Task requirements ::
Please rewrite the material as a JSON list of strings, one string per line, from its start through the line containing "dist [0.005539, 0.002820]", inclusive, and skip any blank lines. Leave the pictures out of your answer.

Dataset extract ::
———

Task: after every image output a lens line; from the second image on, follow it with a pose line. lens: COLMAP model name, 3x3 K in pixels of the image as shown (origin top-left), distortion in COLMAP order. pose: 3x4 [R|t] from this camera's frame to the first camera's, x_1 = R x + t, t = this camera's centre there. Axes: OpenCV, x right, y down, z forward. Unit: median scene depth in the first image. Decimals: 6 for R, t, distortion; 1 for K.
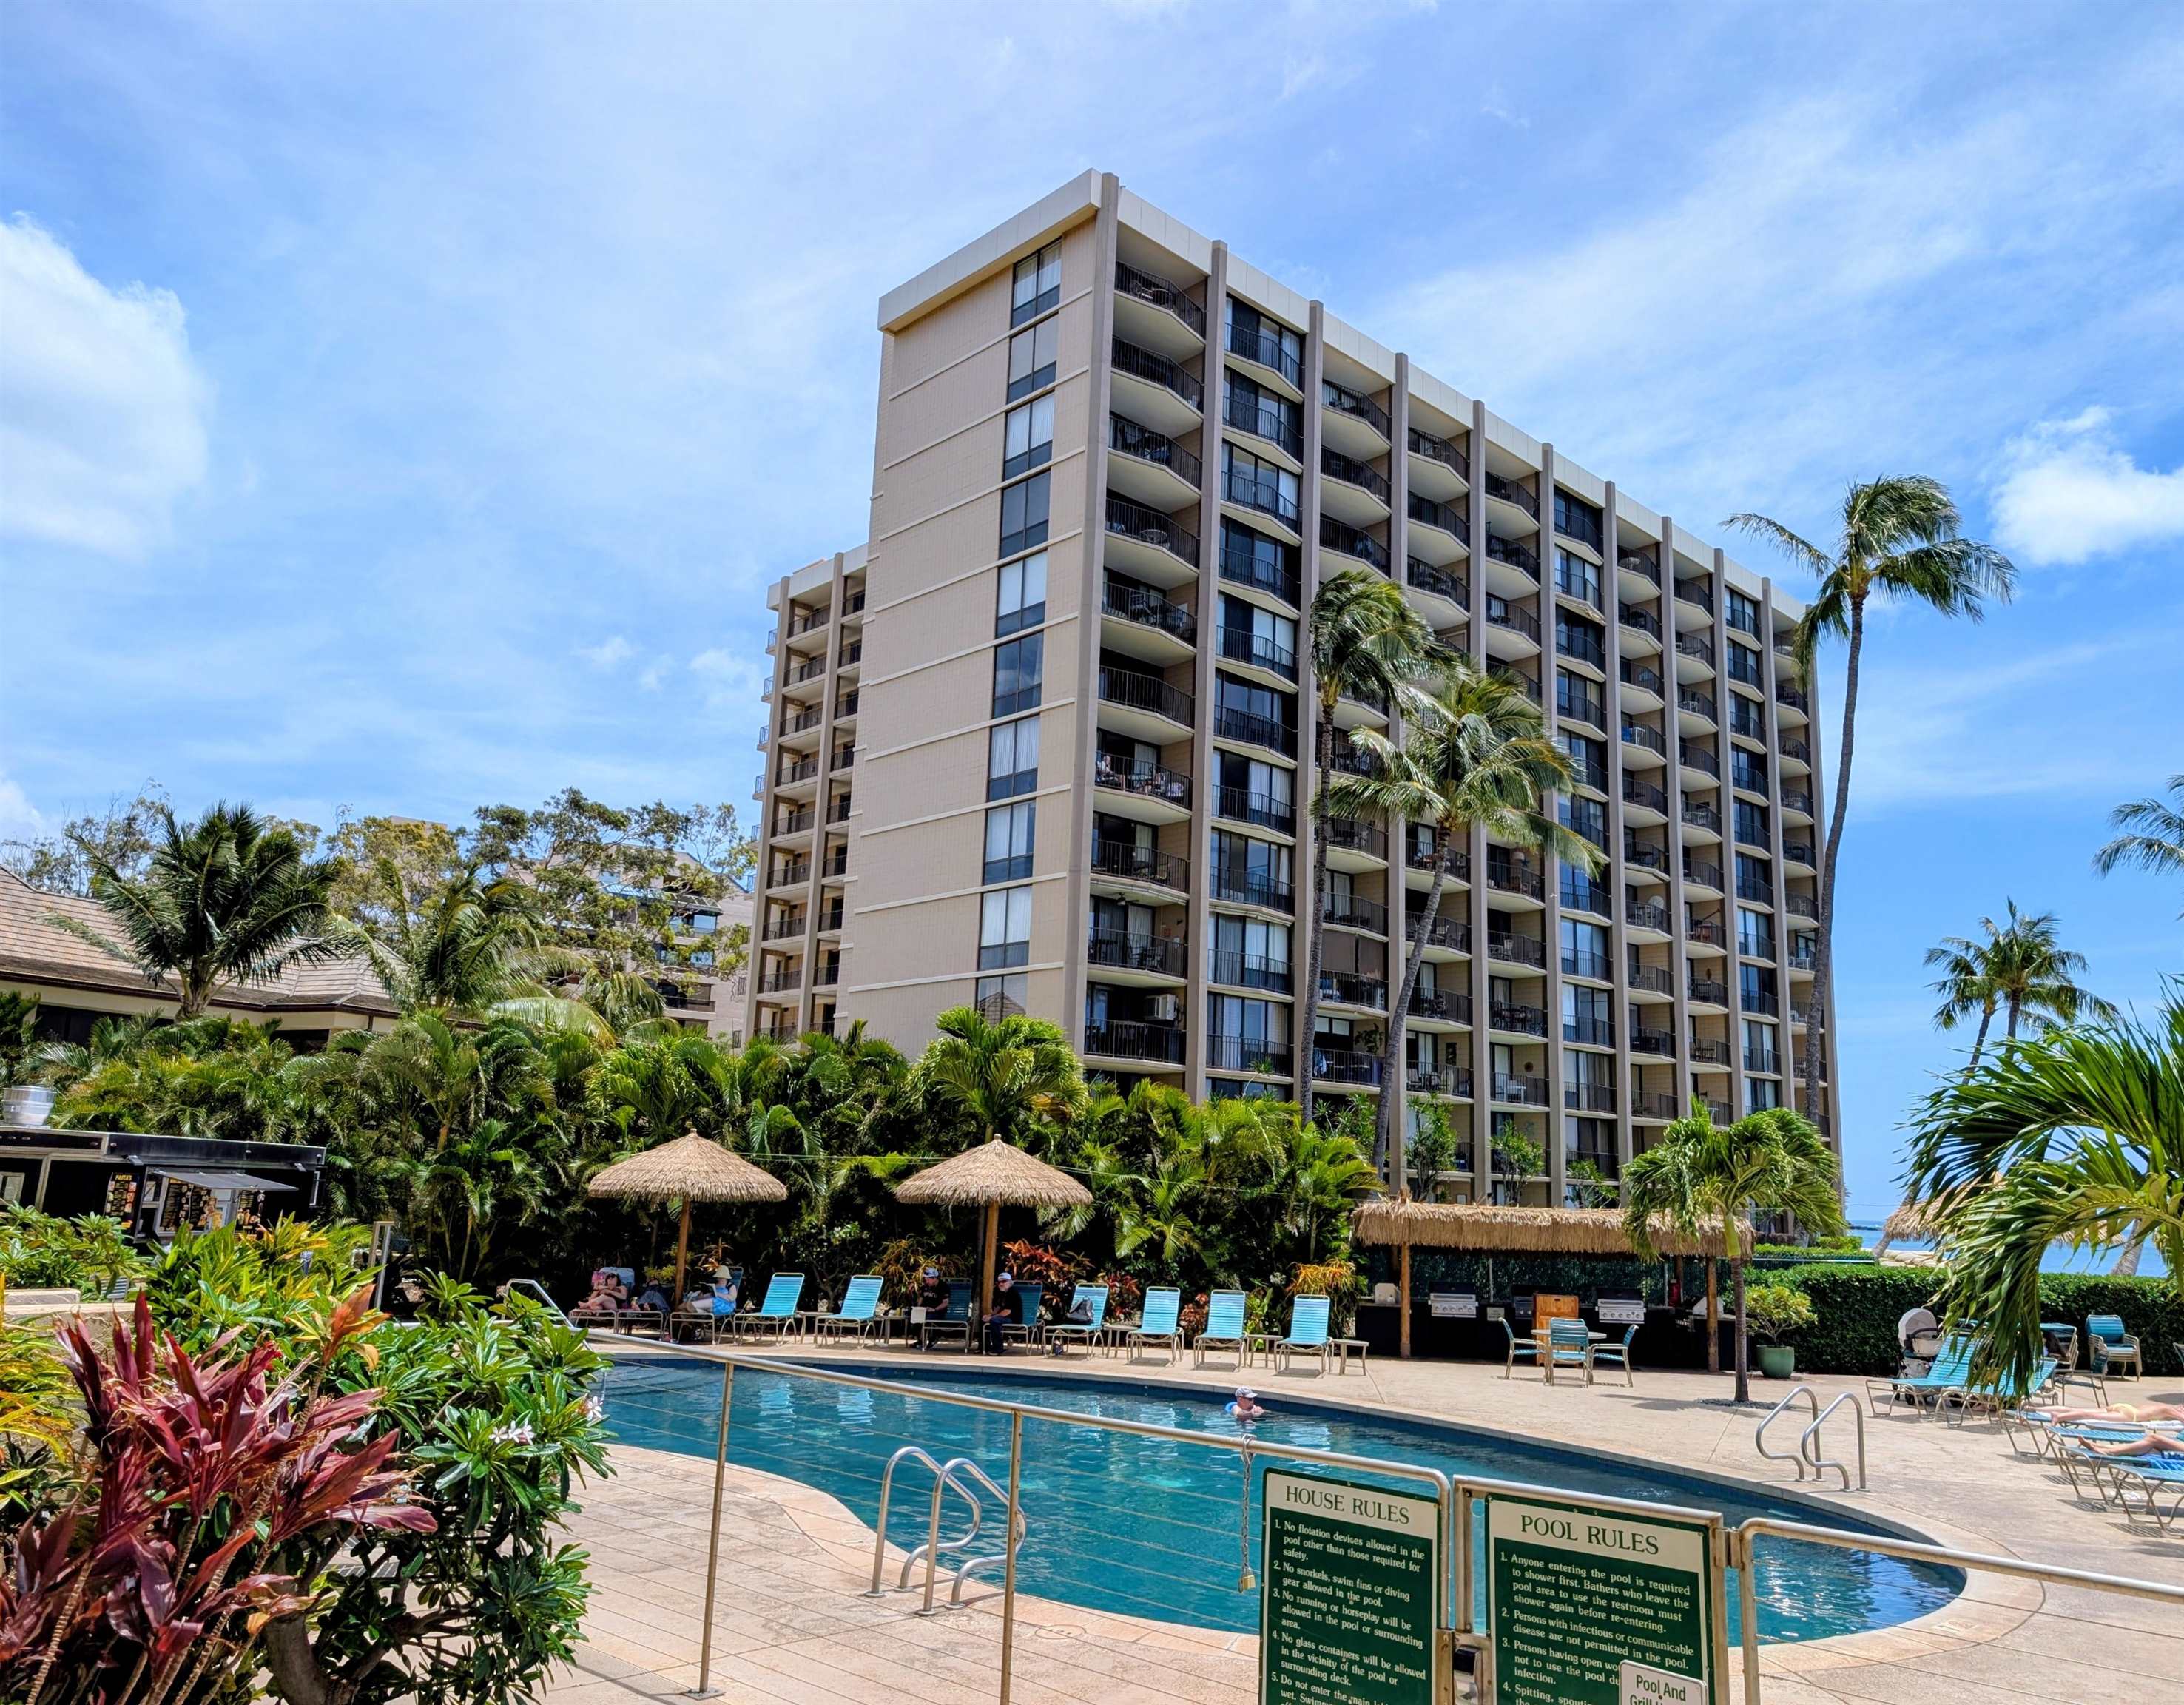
lens RADIAL K [[1616.9, 0, 1092.0], [0, 1616.9, 852.5], [0, 0, 1]] dist [0.007249, 0.000820]
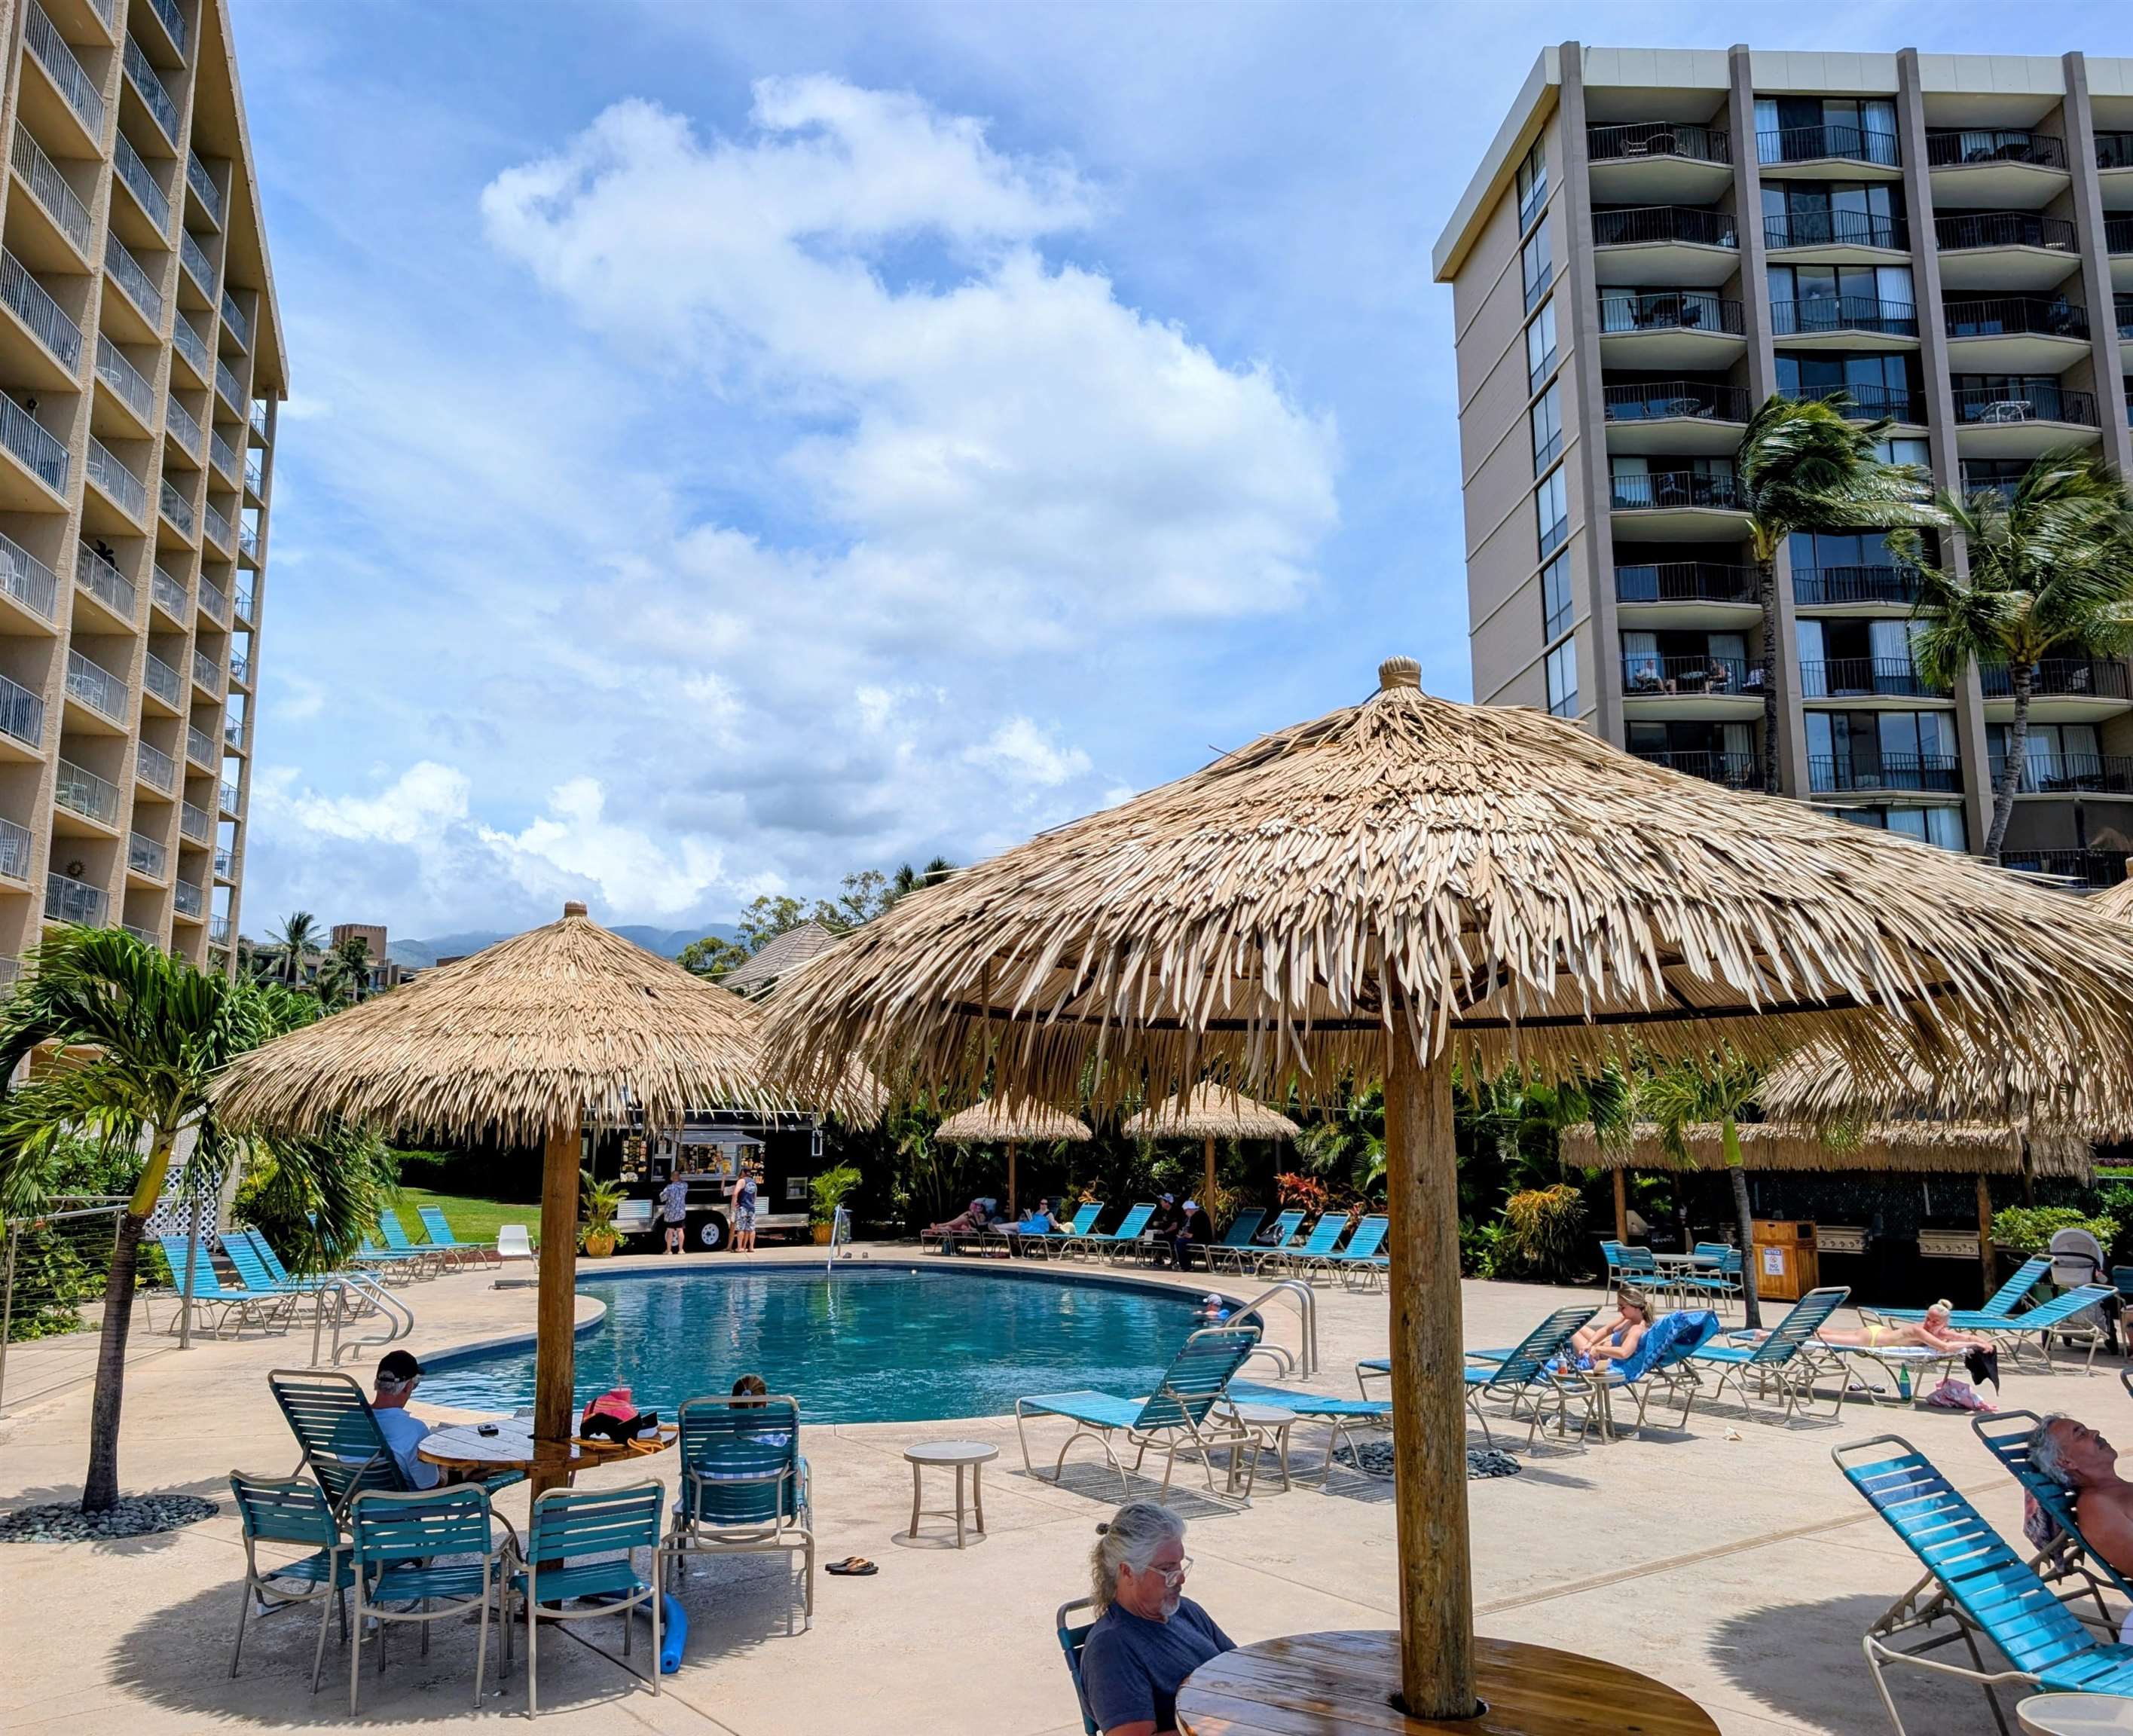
lens RADIAL K [[1634.6, 0, 1066.5], [0, 1634.6, 868.0], [0, 0, 1]] dist [0.005539, 0.002820]
pose [[0.748895, -0.140263, -0.647674, 0.325125], [0.162004, 0.986439, -0.026305, 0.026292], [0.642581, -0.085226, 0.761463, 0.056576]]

———

Answer to this problem ::
[
  "Task: after every image output a lens line; from the second image on, follow it with a pose line. lens: COLMAP model name, 3x3 K in pixels of the image as shown (origin top-left), distortion in COLMAP order. pose: 3x4 [R|t] from this camera's frame to the first camera's, x_1 = R x + t, t = this camera's centre there. Axes: OpenCV, x right, y down, z forward. Unit: median scene depth in the first image. Decimals: 6 for R, t, distortion; 1 for K.",
  "lens RADIAL K [[1616.9, 0, 1092.0], [0, 1616.9, 852.5], [0, 0, 1]] dist [0.007249, 0.000820]",
  "lens RADIAL K [[1634.6, 0, 1066.5], [0, 1634.6, 868.0], [0, 0, 1]] dist [0.005539, 0.002820]"
]